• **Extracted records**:
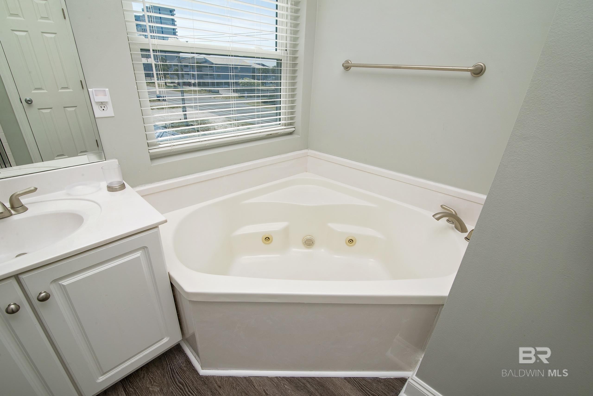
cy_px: 198
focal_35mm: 16
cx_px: 296
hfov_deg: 96.7
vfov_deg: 73.8
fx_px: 264
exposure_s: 1/160
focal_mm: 16
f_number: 13
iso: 500
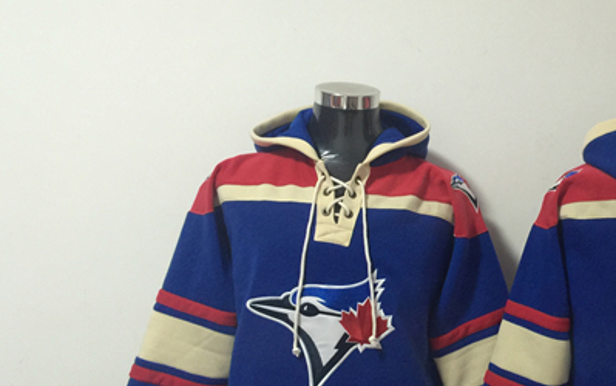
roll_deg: -2.9
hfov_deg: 38.8
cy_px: 226
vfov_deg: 25.8
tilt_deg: +0.7
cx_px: 488
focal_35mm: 50
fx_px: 840
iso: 125
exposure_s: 1/10
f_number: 2.2
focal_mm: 4.15
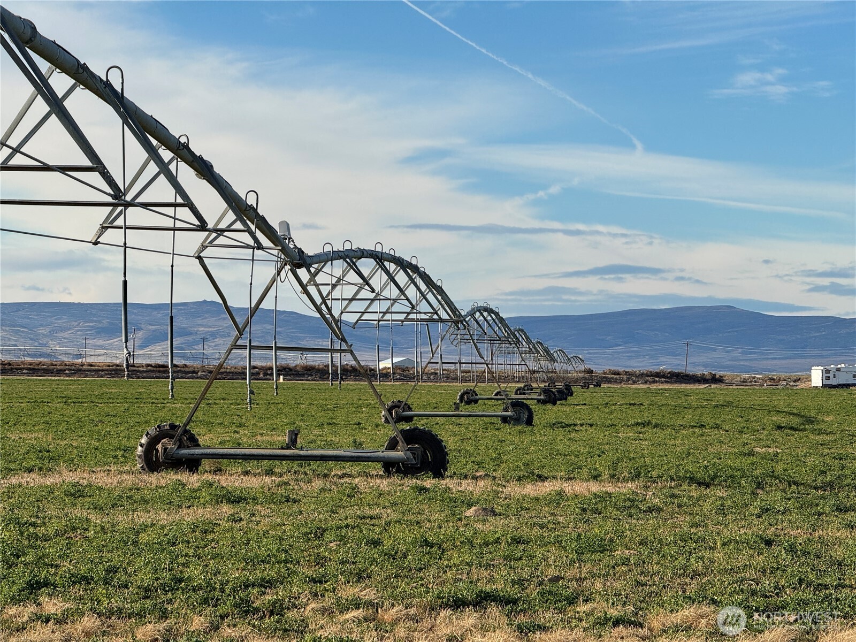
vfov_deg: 12.3
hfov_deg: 16.4
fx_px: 2967
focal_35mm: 120
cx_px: 428
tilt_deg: -0.4
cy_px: 321
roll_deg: -1.2
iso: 50
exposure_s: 1/1613
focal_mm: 15.66
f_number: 2.8
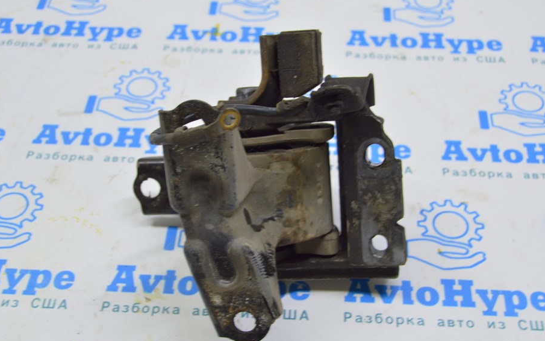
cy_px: 178
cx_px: 276
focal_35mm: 54
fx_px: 796
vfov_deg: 24.2
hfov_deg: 37.8
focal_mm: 31
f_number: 5.6
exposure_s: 1/20
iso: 400
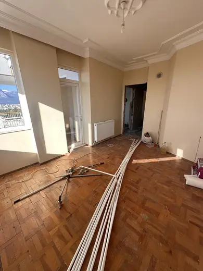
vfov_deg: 102.1
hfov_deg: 85.7
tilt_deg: -15.6
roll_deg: +0.2
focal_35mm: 14
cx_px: 102
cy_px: 136
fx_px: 109
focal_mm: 2.22
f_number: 2.2
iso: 40
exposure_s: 1/246
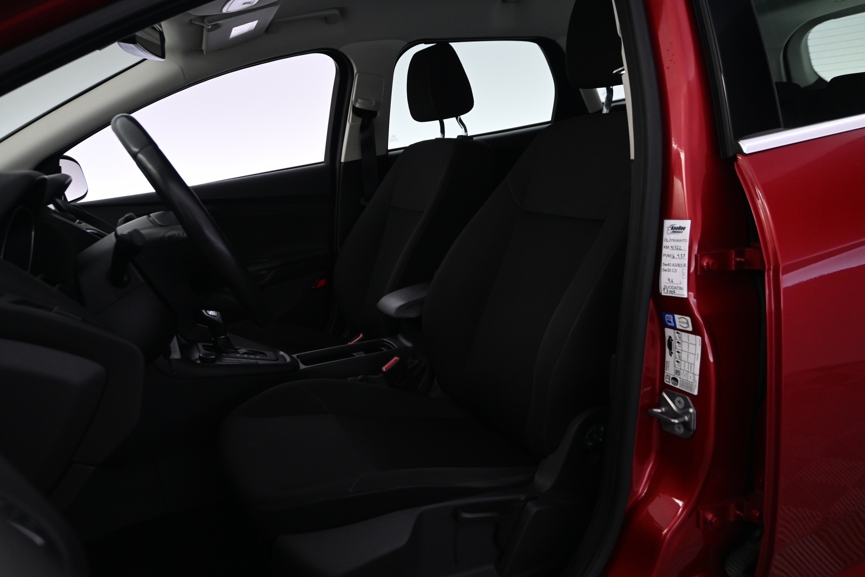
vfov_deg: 44.6
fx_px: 703
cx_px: 432
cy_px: 288
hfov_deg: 63.2
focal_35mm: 29
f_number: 4.5
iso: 1000
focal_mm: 19.5
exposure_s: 1/20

• **Work to complete**: Using the data above, set down each line from the line with "vfov_deg: 12.3" to the line with "f_number: 5.6" exactly, both ends included, and leave the pictures behind. Nothing else belongs.

• **Response to this task**:
vfov_deg: 12.3
hfov_deg: 16.4
fx_px: 2967
focal_35mm: 120
cx_px: 428
tilt_deg: -0.4
cy_px: 321
roll_deg: -1.2
iso: 50
exposure_s: 1/1613
focal_mm: 15.66
f_number: 2.8
cy_px: 178
cx_px: 276
focal_35mm: 54
fx_px: 796
vfov_deg: 24.2
hfov_deg: 37.8
focal_mm: 31
f_number: 5.6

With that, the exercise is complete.